Food Geek Friday: Honey Mustard and Nut Crusted Chicken
A couple of weeks ago, I shared that I'm not the greatest with cooking chicken. Personally, I think it's because I'm not the biggest chicken fan. I don't dislike it...but it's not my first choice either. Then I made this recipe.
It doesn't make chicken a go-to, but this recipe is. I've definitely had a lot more chicken in the past couple of weeks due to this recipe. It's been perfect every. single. time. It also does nicely as leftovers.
If you make it this weekend, let me know what you think.
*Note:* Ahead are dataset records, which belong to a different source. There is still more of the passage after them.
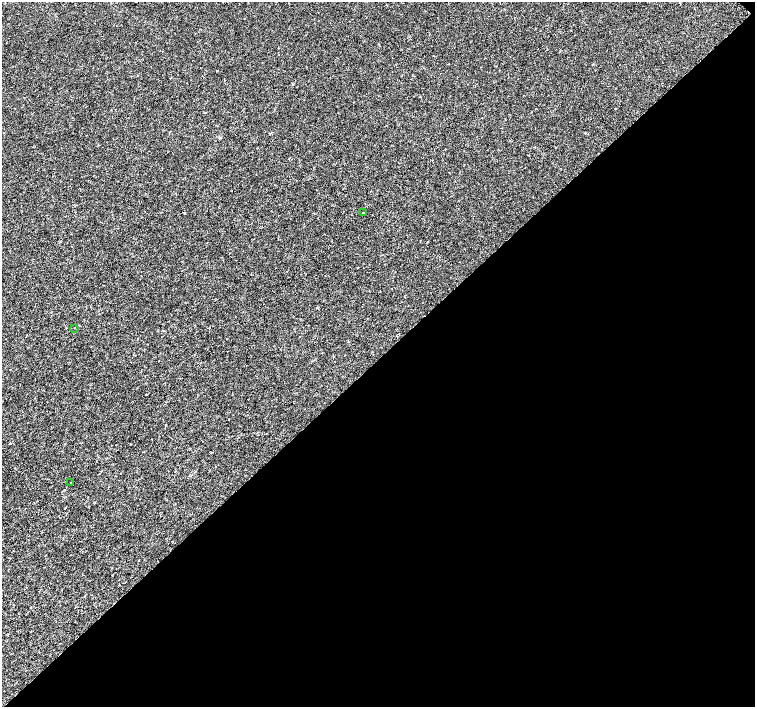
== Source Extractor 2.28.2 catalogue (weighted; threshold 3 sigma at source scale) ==
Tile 12 of 4 x 4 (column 4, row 3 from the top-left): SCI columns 4522-6026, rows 1632-3040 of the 6026 x 6016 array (HDU 1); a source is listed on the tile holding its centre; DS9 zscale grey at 2 x 2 block average (1 PNG px = mean of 2 x 2 image px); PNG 757 x 709 px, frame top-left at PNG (2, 2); each listed source drawn as its Kron ellipse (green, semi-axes under 4 px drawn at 4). Shown black and unused: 49% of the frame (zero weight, under 3 of 4 exposures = <1% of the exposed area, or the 3 px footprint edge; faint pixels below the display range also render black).
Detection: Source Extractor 2.28.2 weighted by HDU 2 'WHT'; one run over the whole footprint, this tile lists its part. Background -4.64e-05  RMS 0.0017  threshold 0.00754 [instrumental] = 3 sigma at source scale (4.5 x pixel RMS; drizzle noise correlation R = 1.50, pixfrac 1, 0.0396/0.0396 arcsec/px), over >= 5 px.
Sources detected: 3; all 3 listed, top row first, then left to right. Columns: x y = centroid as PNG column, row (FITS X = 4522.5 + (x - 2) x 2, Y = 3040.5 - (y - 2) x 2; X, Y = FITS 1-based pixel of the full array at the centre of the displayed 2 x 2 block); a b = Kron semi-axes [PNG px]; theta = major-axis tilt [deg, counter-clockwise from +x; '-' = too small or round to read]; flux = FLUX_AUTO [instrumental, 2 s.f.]
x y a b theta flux
364 212 2 2 - 0.95
74 328 2 2 - 0.22
71 483 2 2 - 0.27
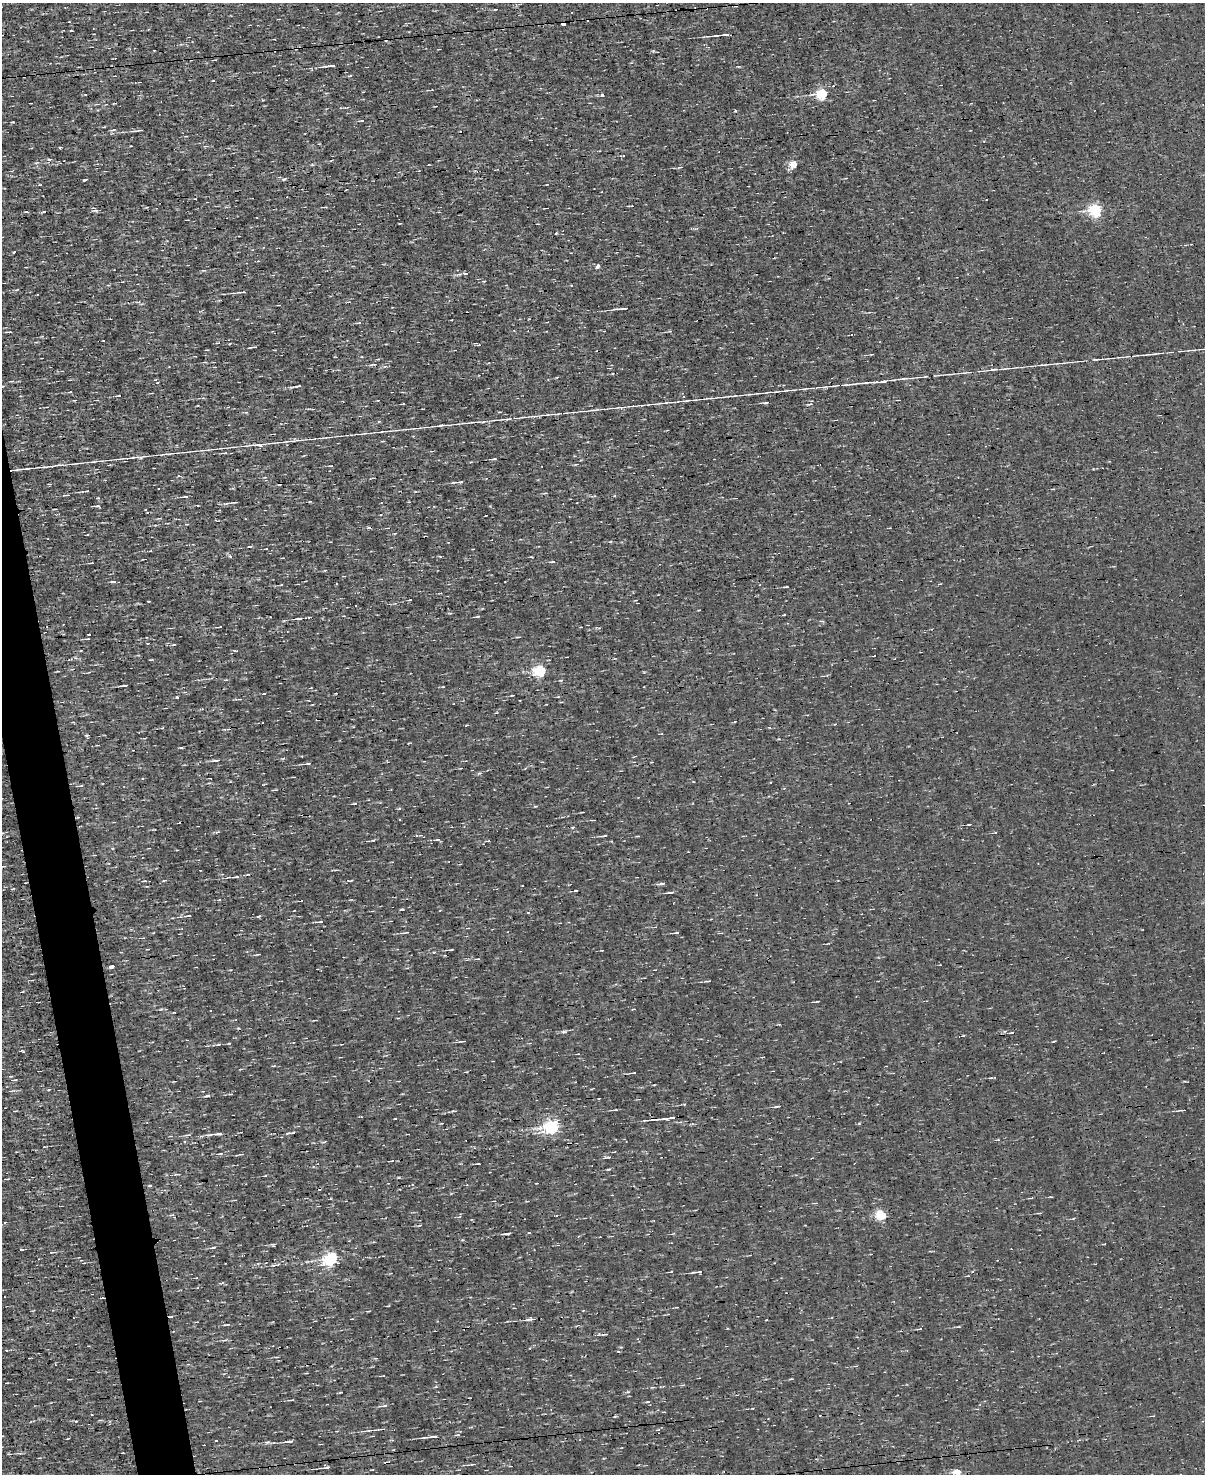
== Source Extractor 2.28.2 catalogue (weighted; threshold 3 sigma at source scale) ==
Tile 7 of 4 x 3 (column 3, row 2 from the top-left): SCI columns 2408-3610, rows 1613-3084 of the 4814 x 4810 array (HDU 1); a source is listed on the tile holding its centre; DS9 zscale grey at full resolution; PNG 1207 x 1476 px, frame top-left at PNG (2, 3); no overlay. Shown black and unused: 3% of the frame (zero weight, under 3 of 4 exposures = <1% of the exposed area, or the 3 px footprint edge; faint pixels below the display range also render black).
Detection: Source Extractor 2.28.2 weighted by HDU 2 'WHT'; one run over the whole footprint, this tile lists its part. Background -5.64e-04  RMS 0.04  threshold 0.181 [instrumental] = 3 sigma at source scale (4.5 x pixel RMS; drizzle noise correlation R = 1.50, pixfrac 1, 0.05/0.05 arcsec/px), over >= 5 px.
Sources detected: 205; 15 cosmic-ray / hot-pixel residue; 1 long thin detection or spike segment (spike, bleed or trail) — not listed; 3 inside a brighter listed object's ellipse — not listed separately; the other 186 listed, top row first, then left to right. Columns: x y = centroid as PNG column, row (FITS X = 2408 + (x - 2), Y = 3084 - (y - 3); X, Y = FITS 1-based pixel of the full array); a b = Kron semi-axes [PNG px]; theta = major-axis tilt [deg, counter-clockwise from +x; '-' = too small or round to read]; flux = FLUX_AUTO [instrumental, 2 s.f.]
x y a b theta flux
495 9 4 2 - 3.1
563 23 3 3 - 230
71 30 3 2 - 5.5
722 35 20 3 6 25
330 66 13 3 5 17
350 76 7 3 13 4.2
822 94 6 5 - 380
603 95 3 3 - 22
31 103 3 2 - 3.1
361 121 8 3 9 4.5
141 130 6 3 5 6.9
131 146 3 2 - 2.7
60 147 3 2 - 3.9
793 164 5 5 - 120
680 167 7 3 17 5.2
284 179 5 3 - 5
1095 210 6 5 - 640
556 233 3 3 - 4.5
14 252 3 2 - 5.7
598 266 5 3 - 11
466 273 3 3 - 41
242 292 8 3 4 10
279 305 4 2 - 2.9
624 308 8 3 4 7.9
359 323 5 3 - 4.2
9 332 6 2 3 5.1
217 343 4 3 - 3.3
253 347 7 2 10 5
1152 354 15 2 0 9.6
1095 359 7 3 4 4.9
374 364 11 4 8 9.5
1042 365 13 2 0 8.1
1009 368 13 2 0 8.8
995 369 9 3 8 10
962 373 12 2 0 8.2
903 379 18 3 9 13
884 381 8 4 10 11
866 383 7 3 -6 6.9
845 385 10 3 8 9.4
2 386 4 3 - 2.9
298 386 7 3 9 7
832 386 11 2 0 6.6
803 389 13 2 0 8.9
786 390 9 3 15 6.2
70 392 4 2 - 3.3
768 392 10 2 12 6.5
750 394 10 3 8 7.5
732 396 18 2 3 12
74 400 4 3 - 3.3
685 401 17 2 8 13
766 402 8 3 6 6.7
660 403 11 3 10 9
403 404 3 2 - 3.2
810 404 8 2 8 5.1
594 410 14 2 8 11
555 414 16 2 0 10
534 416 8 3 5 8.5
505 419 15 2 0 10
483 422 6 3 18 4.8
443 425 25 3 4 19
293 441 10 3 11 8.3
255 445 23 4 3 23
224 453 8 3 7 5.8
167 454 11 2 0 7.5
133 457 18 3 7 15
494 459 7 2 8 5.1
94 461 16 3 10 12
331 466 6 2 5 3.3
27 468 15 3 6 15
459 482 14 3 4 14
87 491 4 2 - 6.8
545 493 4 3 - 3.5
67 495 6 3 8 6.6
185 497 10 3 6 6.2
310 501 4 3 - 3.6
235 502 5 2 - 4.5
97 506 8 3 4 5.5
230 556 4 4 - 7.4
553 562 6 3 1 5.7
91 563 3 2 - 4.2
113 581 8 3 1 6.2
336 584 2 2 - 3.7
786 587 5 2 - 4.5
784 615 3 3 - 22
477 617 5 3 - 4.2
299 618 7 3 9 7.5
220 627 5 2 - 6.7
89 634 3 2 - 4.2
148 643 3 3 - 3.6
174 644 6 3 19 3.8
235 651 5 3 - 4.2
540 671 6 5 - 430
124 685 7 2 5 6.4
512 695 3 2 - 2.8
181 748 5 3 - 4.1
217 760 13 4 8 11
307 764 12 3 7 7.6
479 773 6 4 40 5.9
143 778 3 2 - 4.4
209 783 4 3 - 3.5
81 786 6 3 8 4.2
275 790 6 2 12 3.9
969 824 3 2 - 3.1
604 836 10 3 6 8.1
438 839 7 3 2 5.8
373 840 5 3 - 5.2
236 877 7 3 8 9.9
351 880 5 3 - 3.9
662 883 11 3 7 9.7
576 891 5 2 - 3.8
671 892 8 3 11 7.4
301 901 5 2 - 3.1
402 909 5 2 - 3.5
528 912 4 3 - 3.2
188 916 9 3 5 7.1
259 916 6 3 19 4.8
320 922 7 2 4 7.6
405 933 13 2 8 6.6
676 933 6 2 6 6.7
451 950 7 2 4 5.8
258 954 5 2 - 3.4
477 959 7 2 4 3.8
112 967 6 3 22 9.5
708 981 5 3 - 5.8
22 992 4 2 - 3.3
817 1001 4 2 - 3.1
564 1032 8 4 0 8.3
1012 1033 5 3 - 3.9
963 1036 5 3 - 3.4
463 1041 7 3 8 6.4
229 1043 4 3 - 3
218 1045 5 3 - 4.3
633 1073 6 3 2 4.8
14 1080 8 3 12 6.4
207 1096 8 3 8 7.8
777 1106 9 3 10 7
614 1110 10 2 4 6.8
1182 1110 6 3 3 6.1
454 1111 6 2 -1 5.4
669 1118 20 3 7 27
552 1127 7 5 10 930
291 1133 11 2 6 7.1
218 1134 10 4 6 17
188 1135 8 3 7 6.3
324 1142 5 3 - 4.2
220 1154 6 3 8 5
242 1154 6 2 -3 4
478 1164 3 2 - 4.7
608 1169 6 3 9 4.7
178 1174 8 3 -7 6.1
1051 1197 5 2 - 3
1031 1198 5 2 - 4
1039 1213 5 3 - 4.2
881 1215 5 5 - 300
419 1225 5 3 - 4.3
507 1234 9 2 6 8.3
273 1244 5 4 - 6.1
1104 1244 3 2 - 2.8
213 1248 9 3 11 6
21 1249 5 3 - 4.8
52 1252 5 3 - 3.5
331 1259 6 5 - 760
973 1271 3 2 - 7.7
698 1272 11 3 8 14
221 1283 8 3 16 5.9
368 1311 6 2 5 3
532 1319 11 4 3 11
227 1325 10 3 8 5.7
958 1327 5 3 - 4
920 1329 3 2 - 4.8
605 1334 8 3 8 7
436 1387 5 3 - 4.7
292 1400 7 2 8 4.6
384 1406 12 3 6 8.7
664 1412 4 2 - 3.7
76 1421 4 3 - 3.6
658 1430 7 3 7 5.8
457 1435 7 3 12 5
430 1437 20 3 5 16
216 1440 3 2 - 2.7
290 1441 10 3 7 14
267 1442 7 5 3 9
9 1454 5 3 - 4.8
472 1464 7 3 5 5.4
327 1467 8 4 17 8.1
957 1472 5 4 - 86
Overlapping masked pixels (flux is a lower limit):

Honey Mustard and Nut Crusted Chicken
- Favorite nuts
- Dijon mustard
- boneless, skinless chicken breasts
- cooking oil of choice
- Preheat oven to 350 degrees. Spray glass baking dish with oil of choice.
- Pulse nuts in food processor until coarsely ground. Put in bowl.
- Mix dijon mustard and honey to taste. Place in second bowl.
- Pat chicken breasts dry. Dip in mustard mixture until covered. Dip in ground nuts until covered. Place in baking dish. Repeat process with each piece of chicken. Tip: It's easiest if you keep a "wet" hand for dipping and a "dry" hand to sprinkle nuts on missed spots.
- Bake for 40-45 minutes or until juices run clear.
- Allow to rest for 5 minutes before cutting. Serve with favorite vegetables.